Sunday, 19 September 2010

A Happy Coincidence

On Thursday Susan and I were working, which included a visit to Chenonceau in Célestine.

As we arrived in the carpark it became obvious we were going to have to work harder than usual to be stand out from the crowd. The Luxembourg Car club were on their 6 day tour of the Loire Valley and providing some serious eye-candy competition.


This photo really demonstrates the difference in
philosophy between French and American car builders.
The car on the left pre-dates the one on the right by 3 years

One of the cars which really caught my eye was a S4-61 Salmson from 1950. Salmson were originally a French engine maker, starting with aircraft engines before moving on to make complete fighter and reconnaissance aircraft during WW1. After that war they moved in to car production, and continued in business until 1957. The S4-61 was made between 1938 and 1951, and quite typical of French luxury cars of the period, is right hand drive.

Quite why French luxury cars should have the steering wheel on the "wrong" side no-one really seems to know, but the best bets are either that it seems to have started after Rolls-Royce became the class leader for luxury and the French manufacturers were imitating the British cars, or that having your chauffeur on the side nearest the curb meant that he could just get out the car and open your door without having to worry about traffic, or having to walk around the car.

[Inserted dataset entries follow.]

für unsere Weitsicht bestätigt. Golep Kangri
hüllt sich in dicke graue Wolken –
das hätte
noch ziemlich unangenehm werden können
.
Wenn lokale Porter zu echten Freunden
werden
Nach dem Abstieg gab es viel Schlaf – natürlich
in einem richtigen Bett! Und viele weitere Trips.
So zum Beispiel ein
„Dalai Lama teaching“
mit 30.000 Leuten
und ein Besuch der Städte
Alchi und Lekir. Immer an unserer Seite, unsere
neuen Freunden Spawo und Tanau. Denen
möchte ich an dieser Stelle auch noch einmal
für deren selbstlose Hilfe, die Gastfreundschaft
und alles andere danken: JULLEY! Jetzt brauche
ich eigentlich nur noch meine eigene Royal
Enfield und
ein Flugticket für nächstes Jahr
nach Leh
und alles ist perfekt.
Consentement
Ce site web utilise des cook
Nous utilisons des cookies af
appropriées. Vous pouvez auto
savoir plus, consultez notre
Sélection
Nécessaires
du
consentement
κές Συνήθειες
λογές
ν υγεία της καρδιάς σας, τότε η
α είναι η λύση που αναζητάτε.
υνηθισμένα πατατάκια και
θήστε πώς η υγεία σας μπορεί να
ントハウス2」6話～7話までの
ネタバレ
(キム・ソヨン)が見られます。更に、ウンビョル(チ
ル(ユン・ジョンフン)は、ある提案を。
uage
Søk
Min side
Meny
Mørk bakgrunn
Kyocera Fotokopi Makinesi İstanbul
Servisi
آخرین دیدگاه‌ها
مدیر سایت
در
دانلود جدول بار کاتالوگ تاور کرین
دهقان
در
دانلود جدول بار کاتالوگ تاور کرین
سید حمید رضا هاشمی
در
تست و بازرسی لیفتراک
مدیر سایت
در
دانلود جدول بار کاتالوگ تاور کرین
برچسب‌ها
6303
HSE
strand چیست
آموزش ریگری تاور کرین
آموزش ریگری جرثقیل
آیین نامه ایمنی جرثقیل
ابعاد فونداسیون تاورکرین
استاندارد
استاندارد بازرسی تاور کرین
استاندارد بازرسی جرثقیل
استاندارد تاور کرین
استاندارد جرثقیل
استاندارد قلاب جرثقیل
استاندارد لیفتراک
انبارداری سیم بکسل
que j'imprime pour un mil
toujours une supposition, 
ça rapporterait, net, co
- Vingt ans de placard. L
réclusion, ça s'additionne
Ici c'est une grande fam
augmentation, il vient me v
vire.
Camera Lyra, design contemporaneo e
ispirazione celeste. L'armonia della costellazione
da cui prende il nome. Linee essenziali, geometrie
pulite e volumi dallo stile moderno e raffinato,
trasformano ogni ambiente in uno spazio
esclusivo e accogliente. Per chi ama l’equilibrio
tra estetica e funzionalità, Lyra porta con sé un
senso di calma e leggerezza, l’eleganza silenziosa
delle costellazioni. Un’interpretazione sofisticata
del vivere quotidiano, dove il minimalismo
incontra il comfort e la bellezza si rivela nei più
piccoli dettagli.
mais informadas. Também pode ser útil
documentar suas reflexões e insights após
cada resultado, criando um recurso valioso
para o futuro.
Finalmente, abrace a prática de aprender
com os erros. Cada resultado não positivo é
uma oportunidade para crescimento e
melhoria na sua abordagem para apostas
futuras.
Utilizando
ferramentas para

Other French cars arranged like this were Delage, Delahaye, Talbot and Bugatti. In fact, more than half of the models offered by French car manufacturers in 1937 were right hand drive. All mass production cars were left hand drive.


Whatever the reason, I rather like the Salmson. It wouldn't be much fun trying to overtake farm machinery if no-one else was in the car, but even if you arrived late (or even hyperventilating) you would arrive in style.

Simon

1 comment:

Diogenes said...

Well, I like the '55 Chevy Nomad. What a great car. That '75 Chevy Impala, though, is a "boat." I think the 70s were not a high point for US car design. But gas was cheap - $0.29 a gallon or so.

I did not know Delahaye and Bugatti were French made.